At least ten powerful explosions Monday night at Camp Minden after a meteor shower have raised many questions, including whether Louisiana’s sinkhole area aquifer explosive-level methane could have traveled north where hit by a meteorite causing the blasts, a possibility according to a physicist and an astrophysicist interviewed by Deborah Dupré Friday. Heavier meteor showers are predicted this weekend.

“If there is enough methane in the air, just about anything (like a rock hitting another rock, causing a spark) could ignite explosions,” physicist Steve Knudsen said in an email Friday.

While some believe Monday night’s explosions could not have been caused by a meteorite because the objects are cold when they reach Earth, Knudsen and chair of West Virginia University Department of Astrophysics Dr. Duncan Lorimer refute that.

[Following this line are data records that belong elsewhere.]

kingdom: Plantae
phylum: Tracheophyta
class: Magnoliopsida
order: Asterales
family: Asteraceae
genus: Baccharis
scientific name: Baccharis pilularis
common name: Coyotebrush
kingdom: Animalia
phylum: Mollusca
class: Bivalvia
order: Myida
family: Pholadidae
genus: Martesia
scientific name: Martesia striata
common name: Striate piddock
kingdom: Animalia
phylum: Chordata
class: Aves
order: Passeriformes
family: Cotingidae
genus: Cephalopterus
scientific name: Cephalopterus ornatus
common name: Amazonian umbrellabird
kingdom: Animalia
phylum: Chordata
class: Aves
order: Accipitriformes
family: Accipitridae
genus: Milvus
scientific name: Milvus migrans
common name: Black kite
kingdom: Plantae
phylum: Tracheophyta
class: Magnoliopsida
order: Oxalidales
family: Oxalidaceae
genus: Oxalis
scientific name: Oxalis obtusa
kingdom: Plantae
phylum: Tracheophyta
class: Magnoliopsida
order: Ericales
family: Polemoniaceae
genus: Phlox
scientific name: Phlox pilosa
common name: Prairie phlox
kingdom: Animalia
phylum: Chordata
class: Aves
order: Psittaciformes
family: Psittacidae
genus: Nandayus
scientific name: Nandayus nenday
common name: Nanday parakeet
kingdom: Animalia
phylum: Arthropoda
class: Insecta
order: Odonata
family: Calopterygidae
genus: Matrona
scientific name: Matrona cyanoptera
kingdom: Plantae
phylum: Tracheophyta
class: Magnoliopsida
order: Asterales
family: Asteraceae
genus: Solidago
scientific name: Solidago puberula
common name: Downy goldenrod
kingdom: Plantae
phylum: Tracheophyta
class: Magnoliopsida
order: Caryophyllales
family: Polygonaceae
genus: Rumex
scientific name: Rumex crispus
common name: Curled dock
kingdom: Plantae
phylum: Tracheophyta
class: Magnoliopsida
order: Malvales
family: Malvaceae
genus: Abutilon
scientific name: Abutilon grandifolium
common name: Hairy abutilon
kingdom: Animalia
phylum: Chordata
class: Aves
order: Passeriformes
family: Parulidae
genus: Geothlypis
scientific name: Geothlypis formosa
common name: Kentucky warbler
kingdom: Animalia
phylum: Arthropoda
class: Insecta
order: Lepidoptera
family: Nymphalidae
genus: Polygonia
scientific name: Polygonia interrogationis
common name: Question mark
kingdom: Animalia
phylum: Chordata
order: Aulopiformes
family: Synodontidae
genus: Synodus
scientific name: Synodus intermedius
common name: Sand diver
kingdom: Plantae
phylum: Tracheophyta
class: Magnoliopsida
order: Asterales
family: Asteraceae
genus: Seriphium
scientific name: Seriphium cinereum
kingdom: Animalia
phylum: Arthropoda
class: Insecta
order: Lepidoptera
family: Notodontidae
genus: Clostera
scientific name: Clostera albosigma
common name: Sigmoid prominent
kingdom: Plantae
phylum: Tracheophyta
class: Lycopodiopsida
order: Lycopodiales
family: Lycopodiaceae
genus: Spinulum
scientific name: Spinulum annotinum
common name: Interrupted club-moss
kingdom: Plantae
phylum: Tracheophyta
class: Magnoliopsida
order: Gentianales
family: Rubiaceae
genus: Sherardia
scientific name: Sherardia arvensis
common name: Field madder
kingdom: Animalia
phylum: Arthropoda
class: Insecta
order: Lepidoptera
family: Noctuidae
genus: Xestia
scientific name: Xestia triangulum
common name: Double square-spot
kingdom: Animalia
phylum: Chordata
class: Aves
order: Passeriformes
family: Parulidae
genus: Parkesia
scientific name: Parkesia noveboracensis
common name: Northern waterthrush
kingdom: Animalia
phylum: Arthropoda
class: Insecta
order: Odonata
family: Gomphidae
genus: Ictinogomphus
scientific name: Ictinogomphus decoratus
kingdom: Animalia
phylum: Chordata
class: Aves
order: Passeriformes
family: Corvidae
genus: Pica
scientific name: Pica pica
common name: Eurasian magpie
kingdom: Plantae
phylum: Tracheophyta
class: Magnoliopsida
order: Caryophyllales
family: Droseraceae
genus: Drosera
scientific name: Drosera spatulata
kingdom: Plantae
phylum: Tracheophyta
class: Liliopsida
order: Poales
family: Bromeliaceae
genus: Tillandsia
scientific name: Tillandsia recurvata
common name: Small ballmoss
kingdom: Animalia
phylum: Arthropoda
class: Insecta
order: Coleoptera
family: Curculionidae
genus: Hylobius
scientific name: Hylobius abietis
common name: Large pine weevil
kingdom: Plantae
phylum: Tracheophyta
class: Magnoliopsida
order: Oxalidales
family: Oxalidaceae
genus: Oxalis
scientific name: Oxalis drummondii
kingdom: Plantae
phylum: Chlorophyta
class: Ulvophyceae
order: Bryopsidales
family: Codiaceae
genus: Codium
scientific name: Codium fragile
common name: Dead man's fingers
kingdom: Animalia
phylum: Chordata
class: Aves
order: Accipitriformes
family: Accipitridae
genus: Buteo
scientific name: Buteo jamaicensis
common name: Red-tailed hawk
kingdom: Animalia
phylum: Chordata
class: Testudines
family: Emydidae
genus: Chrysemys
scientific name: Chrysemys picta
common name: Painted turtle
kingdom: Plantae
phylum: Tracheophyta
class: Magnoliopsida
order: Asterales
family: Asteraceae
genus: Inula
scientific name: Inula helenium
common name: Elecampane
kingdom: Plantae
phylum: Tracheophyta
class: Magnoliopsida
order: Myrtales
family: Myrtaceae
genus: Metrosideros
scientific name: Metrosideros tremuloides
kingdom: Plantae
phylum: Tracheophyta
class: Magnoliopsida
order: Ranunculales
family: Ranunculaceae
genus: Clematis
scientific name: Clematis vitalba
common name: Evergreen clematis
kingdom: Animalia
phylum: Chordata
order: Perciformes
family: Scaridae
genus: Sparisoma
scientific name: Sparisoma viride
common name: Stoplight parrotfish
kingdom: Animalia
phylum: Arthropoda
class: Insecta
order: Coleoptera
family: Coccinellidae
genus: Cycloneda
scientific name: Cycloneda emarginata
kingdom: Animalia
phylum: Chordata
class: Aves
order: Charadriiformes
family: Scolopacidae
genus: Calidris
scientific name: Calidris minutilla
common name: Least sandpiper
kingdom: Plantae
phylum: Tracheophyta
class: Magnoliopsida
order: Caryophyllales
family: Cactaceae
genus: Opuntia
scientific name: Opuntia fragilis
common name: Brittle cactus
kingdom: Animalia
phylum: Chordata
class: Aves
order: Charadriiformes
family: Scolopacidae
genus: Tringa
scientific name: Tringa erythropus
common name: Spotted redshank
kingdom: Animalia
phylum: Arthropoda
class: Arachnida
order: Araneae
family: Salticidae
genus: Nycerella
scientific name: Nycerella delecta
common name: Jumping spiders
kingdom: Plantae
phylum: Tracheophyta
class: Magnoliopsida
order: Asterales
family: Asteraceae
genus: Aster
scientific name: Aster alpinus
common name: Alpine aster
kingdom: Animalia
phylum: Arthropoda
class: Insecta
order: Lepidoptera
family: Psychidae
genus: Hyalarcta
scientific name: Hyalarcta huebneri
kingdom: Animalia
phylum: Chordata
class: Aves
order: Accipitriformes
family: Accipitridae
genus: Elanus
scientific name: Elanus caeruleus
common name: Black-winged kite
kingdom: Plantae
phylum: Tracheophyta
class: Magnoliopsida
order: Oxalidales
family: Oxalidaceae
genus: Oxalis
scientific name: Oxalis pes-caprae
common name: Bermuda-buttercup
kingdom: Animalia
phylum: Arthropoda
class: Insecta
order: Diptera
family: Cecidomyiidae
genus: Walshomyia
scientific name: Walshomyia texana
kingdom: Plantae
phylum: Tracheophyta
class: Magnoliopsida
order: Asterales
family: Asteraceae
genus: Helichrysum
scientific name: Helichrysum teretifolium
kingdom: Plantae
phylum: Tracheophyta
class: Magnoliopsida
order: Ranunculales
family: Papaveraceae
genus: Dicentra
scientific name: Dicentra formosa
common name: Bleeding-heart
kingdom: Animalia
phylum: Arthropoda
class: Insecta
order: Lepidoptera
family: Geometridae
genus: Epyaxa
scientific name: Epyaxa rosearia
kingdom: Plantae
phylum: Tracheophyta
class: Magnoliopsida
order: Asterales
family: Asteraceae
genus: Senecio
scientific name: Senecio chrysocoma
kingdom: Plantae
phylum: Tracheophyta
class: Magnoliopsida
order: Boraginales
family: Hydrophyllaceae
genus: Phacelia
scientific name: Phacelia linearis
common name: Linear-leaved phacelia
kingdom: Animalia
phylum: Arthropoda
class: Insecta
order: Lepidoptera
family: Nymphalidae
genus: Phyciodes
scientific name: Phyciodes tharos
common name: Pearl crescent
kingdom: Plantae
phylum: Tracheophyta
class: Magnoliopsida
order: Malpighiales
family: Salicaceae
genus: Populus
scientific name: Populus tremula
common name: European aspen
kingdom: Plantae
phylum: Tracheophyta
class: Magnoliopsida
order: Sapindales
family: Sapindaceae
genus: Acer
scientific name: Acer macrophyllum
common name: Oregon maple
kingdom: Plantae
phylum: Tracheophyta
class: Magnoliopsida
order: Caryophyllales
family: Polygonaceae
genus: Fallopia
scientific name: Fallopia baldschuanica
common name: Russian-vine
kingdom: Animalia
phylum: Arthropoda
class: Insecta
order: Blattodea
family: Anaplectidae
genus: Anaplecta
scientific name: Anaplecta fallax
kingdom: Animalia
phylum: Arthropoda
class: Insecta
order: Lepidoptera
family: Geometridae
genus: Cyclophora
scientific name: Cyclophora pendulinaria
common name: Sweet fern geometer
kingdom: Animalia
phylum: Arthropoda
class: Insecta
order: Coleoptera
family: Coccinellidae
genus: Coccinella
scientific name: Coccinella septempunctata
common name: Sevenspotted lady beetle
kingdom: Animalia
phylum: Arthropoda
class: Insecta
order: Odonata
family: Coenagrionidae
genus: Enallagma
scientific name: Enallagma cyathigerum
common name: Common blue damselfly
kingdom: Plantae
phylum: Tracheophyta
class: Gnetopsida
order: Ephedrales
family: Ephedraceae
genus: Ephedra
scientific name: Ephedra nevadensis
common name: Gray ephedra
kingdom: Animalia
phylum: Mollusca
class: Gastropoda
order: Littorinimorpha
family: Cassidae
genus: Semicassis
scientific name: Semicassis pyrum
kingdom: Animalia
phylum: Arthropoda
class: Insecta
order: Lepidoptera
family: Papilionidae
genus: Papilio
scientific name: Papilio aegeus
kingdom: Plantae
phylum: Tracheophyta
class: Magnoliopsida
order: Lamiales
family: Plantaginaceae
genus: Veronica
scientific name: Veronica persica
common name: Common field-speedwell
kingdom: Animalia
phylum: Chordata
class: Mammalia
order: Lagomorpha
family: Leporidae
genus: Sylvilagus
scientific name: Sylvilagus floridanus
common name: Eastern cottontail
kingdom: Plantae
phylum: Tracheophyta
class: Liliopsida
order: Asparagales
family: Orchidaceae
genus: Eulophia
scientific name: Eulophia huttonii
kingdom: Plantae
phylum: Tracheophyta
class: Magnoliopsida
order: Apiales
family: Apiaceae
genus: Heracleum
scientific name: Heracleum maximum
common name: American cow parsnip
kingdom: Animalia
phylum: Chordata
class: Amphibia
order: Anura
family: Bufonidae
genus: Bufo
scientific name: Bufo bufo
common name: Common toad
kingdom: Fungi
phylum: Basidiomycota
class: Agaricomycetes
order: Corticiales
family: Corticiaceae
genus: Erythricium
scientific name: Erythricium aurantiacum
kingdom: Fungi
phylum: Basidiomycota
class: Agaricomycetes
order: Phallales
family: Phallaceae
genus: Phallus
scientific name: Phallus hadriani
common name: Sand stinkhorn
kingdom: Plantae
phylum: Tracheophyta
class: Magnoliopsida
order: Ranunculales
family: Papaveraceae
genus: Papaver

“Meteors burn up up but meteorites hit the ground and are hot on impact,” Dr. Lorimer told Dupré Friday in a separate email.

“Depending on the size of the meteor, it would not necessarily be cold by the time it hits the earth,” explained Knuden.

“[O]f course, they have sufficient energy to heat up and burn in the atmosphere, so if there is any methane there then that could happen,” replied Lorimer, after asked if a meteor’s impact on methane in Louisiana could cause an explosion.

The “Camp Minden” explosion was felt in three states, in communities including Lake Bisteneau community that was particularly hard hit by the blasts.